Mary Wollstonecraft e o modelo educacional femininoEditar

Mary Wollstonecraft e outras filósofas iluministas propunham que todas as mulheres fossem educadas em um novo modelo, prezando a intelectualidade ao invés da futilidade das prendas de salão. Wollstonecraft argumenta que a diferença de natureza que os homens viam nas mulheres era consequência da negligência com a educação feminina e, portanto, algo alheio a condição feminina. Para que as mulheres pudessem exercer seus papeis sociais perfeitamente, elas deveriam ser racionais e, por isso, a educação feminina era uma necessidade da sociedade de forma geral e não das mulheres em especial. A necessidade das mulheres terem educação de qualidade era uma questão social, argumentava Wollstonecraft, pois somente com elas podendo refletir sobre suas decisões e tendo conhecimentos que poderiam ter autonomia e não depender mais dos homens da família, já que não havia possibilidades de trabalhos que fossem respeitáveis para elas. Wollstonecraft propunha que as mulheres eram seres completos e possuíam razão, mas que elas deveriam ter direitos educacionais iguais aos dos homens

“Se dispensarmos essas teorias ilusórias e considerarmos a mulher como um todo, da maneira como deve ser, e não como parte do homem, a pergunta seria se ela possuiria razão ou não. Em caso afirmativo, o que por ora admitirei, ela não foi criada meramente para ser o consolo do homem, e o caráter sexual não deveria destruir o caráter humano”.[6]

As mulheres eram cobradas pela sociedade para serem boas mães e esposas, respeitáveis, virtuosas e que seguissem a moral. Porém, para Wollstonecraft  a ideia de moralidade não existia sem uma boa e efetiva educação, que permita a autonomia do pensamento. O papel social de progenitora também era visto com importância no século XVIII porque a mãe formaria cidadãos aptos e servidores da nação. Nesse sentido, a mulher “deveria dar o máximo de si na tarefa de gerar e criar os filhos, pois só assim conseguiria cumprir o seu papel de cidadã.

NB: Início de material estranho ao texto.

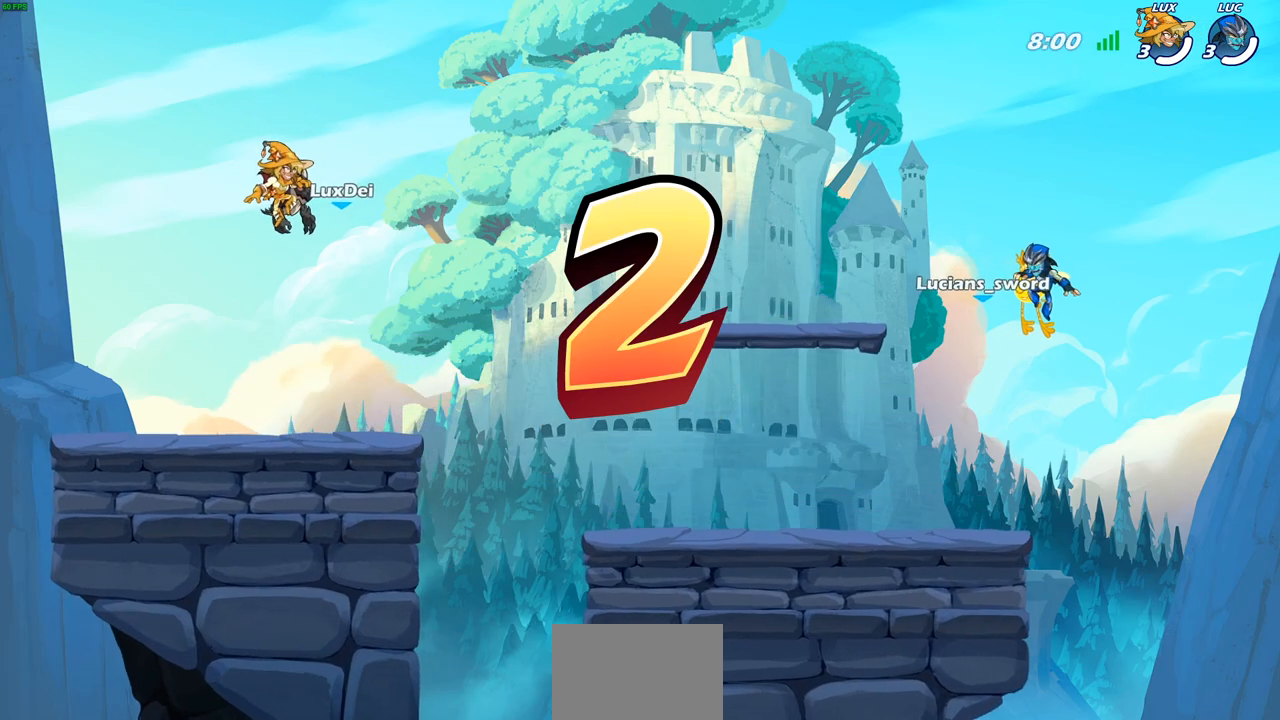
{"dt_ms": 500, "buttons": ["SELECT"], "left_stick": "center", "events": []}
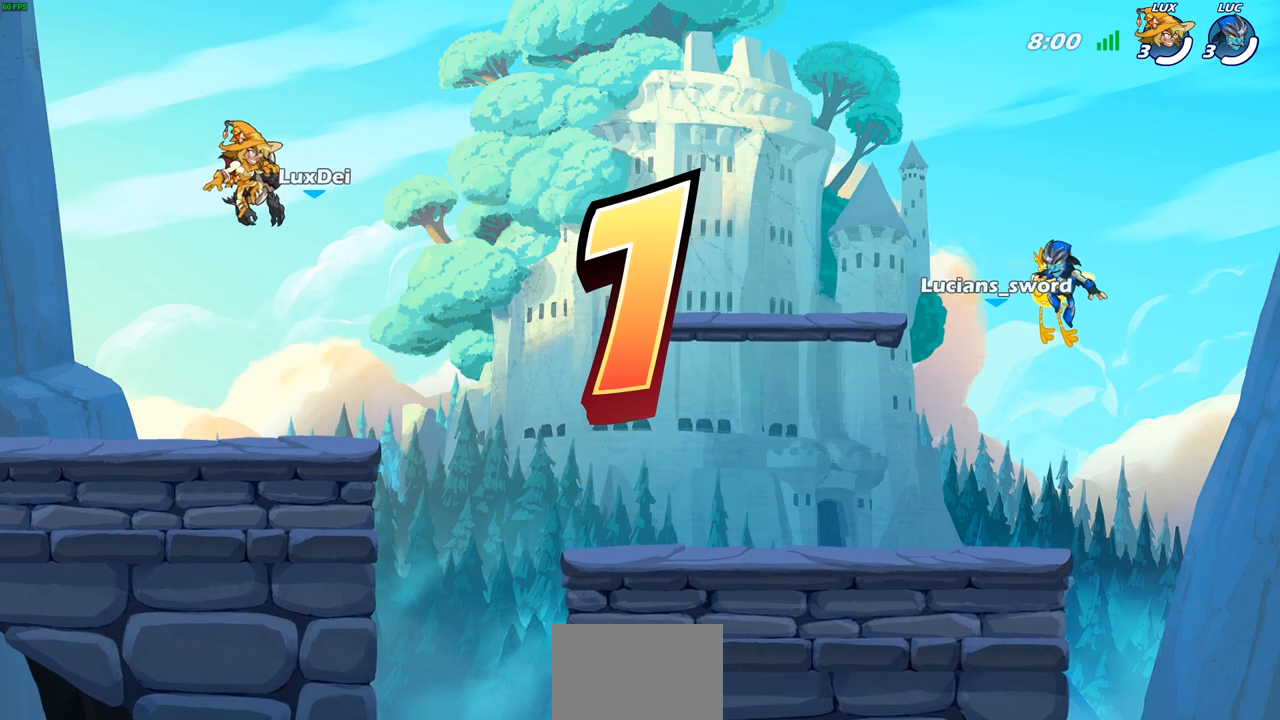
{"dt_ms": 500, "buttons": ["SELECT"], "left_stick": "center", "events": []}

Portanto, não bastava gerar filhos, era preciso ser educadora e dirigente moral da sociedade".[4] Quanto a essa questão, Wollstonecraft parece considerar o mesmo, porém com o acréscimo de que para que essa função feminina fosse perfeitamente realizada, a educação feminina deveria ser levada com seriedade:

"A humanidade parece concordar que as crianças deveriam ser deixadas sob os cuidados das mulheres durante a infância. Agora, por todas as observações que pude fazer, as mulheres de sensibilidade são as menos adequadas para essa tarefa, porque elas infalivelmente se deixarão levar por seus sentimentos e estragarão o temperamento da criança".[6]